Interessant ist das letzte Kapitel, das sich knapp über „die Linke und der Humor“ auslässt. Das Kapitel kommt zu dem Fazit, dass Linke eben diesen nicht besitzen. Interessant ist das Kapitel am Ende eines Buches, dass zwar locker geschrieben ist, aber nicht unbedingt auf Witz setzt, sondern sich eher auf penetrante Aufarbeitung und Anschuldigungen konzentriert. Wenn man dem noch Fleischhauers Kolumnen auf Spiegel Online entgegensetzt, in denen er nach der Wahl in Baden-Württemberg den Untergang des Landes sah oder er nach der Atomkatastrophe in Fukushima die Opfer der Katastrophe mit Verkehrsopfern in Verbindung gesetzt hat. Beide Reaktionen auf – für Konservative sicherlich verstörende Ereignisse – zeugen nicht gerade von einem Übermaß an Humor.
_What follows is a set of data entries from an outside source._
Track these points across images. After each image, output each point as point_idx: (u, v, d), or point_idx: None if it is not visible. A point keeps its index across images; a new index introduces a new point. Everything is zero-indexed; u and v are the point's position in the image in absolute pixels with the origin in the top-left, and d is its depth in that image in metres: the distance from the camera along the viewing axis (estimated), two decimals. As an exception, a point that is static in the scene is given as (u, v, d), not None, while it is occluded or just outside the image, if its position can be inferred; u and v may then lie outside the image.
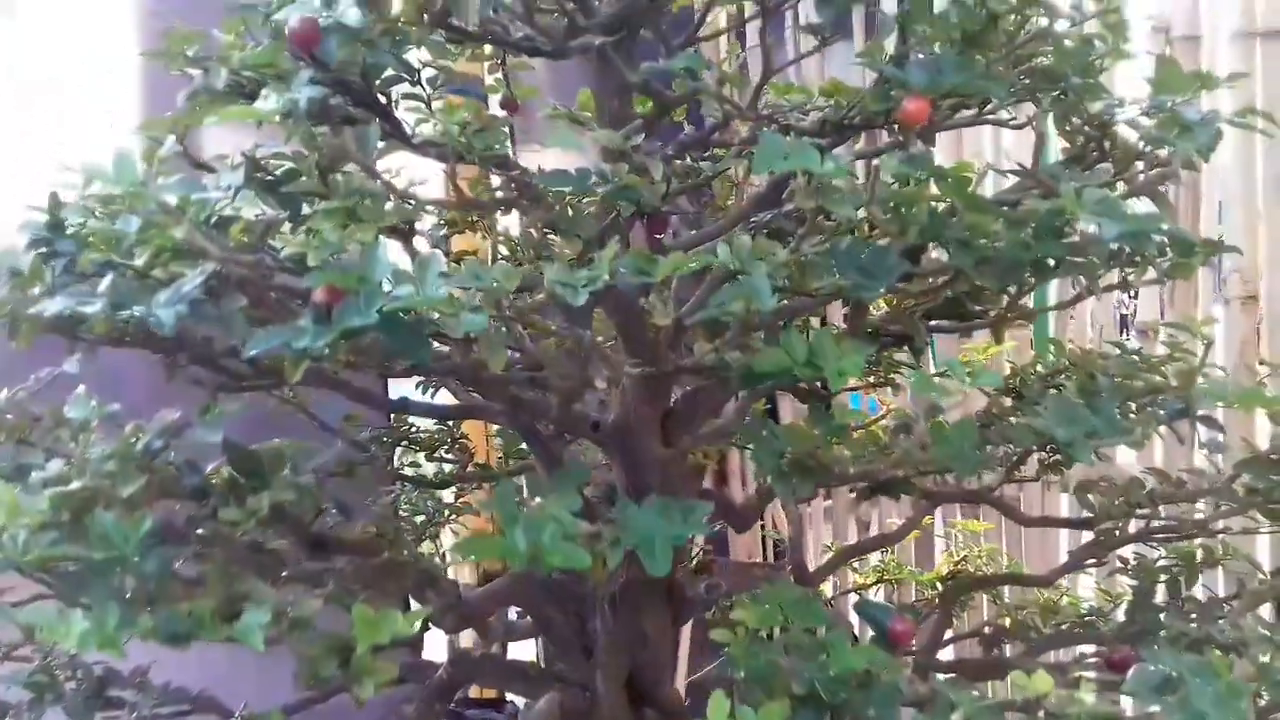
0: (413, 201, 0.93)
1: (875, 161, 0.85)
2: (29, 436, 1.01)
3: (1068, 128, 1.06)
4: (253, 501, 0.86)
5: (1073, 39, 0.99)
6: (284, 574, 0.91)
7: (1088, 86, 0.99)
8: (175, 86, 1.03)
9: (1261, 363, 1.58)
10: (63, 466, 0.91)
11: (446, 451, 1.53)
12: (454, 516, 1.61)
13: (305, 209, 0.98)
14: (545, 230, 1.04)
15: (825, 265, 0.89)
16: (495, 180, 1.03)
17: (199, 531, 0.89)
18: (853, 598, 2.15)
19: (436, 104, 1.02)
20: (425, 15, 0.87)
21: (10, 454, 0.97)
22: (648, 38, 1.00)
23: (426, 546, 1.58)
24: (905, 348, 1.06)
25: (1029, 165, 0.95)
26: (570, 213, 0.95)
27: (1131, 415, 0.94)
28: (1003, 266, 0.86)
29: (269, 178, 0.99)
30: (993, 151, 2.28)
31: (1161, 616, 1.04)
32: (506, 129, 1.01)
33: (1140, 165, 1.02)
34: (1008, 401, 1.24)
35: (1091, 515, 1.10)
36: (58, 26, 1.78)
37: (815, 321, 1.26)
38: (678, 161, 1.03)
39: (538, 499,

„Unter Linken“ ist gut zu lesen, inhaltlich aber nur vom „Dagegen“-Sein und teilweise einer gewissen Hässigkeit geprägt. Das Buch krankt an Ungenauigkeit und eigener Kreativlosigkeit. Die lockere Aufarbeitung dominanten, linken Gedankenguts hat zudem das Problem, dass die Lebenswirklichkeit mittlerweile anders erscheint. Die meisten Medien beäugen das linke Lager mindestens so kritisch wie das rechte. Und auch im Alltag erscheint es nicht selbstverständlich, dass die „Linken“ diese Gesellschaft tatsächlich dominieren. Denn Fleischhauer erinnert zurecht daran, dass die BRD gerade einmal 20 Jahre von tendenziell „Linken“ regiert wurde. Die eigentliche politische Macht war also meistens woanders konzentriert. Von der wirtschaftlichen Macht im Land gar nicht zu sprechen. Insofern ist die Wichtigkeit des Buches unklar.
Das Ziel des Buches, eine einseitige, undifferenzierte Polemik, die frühere Erfahrungen einer damals vielleicht „linksdominierten“ Gesellschaft verarbeitet, ist allerdings erreicht.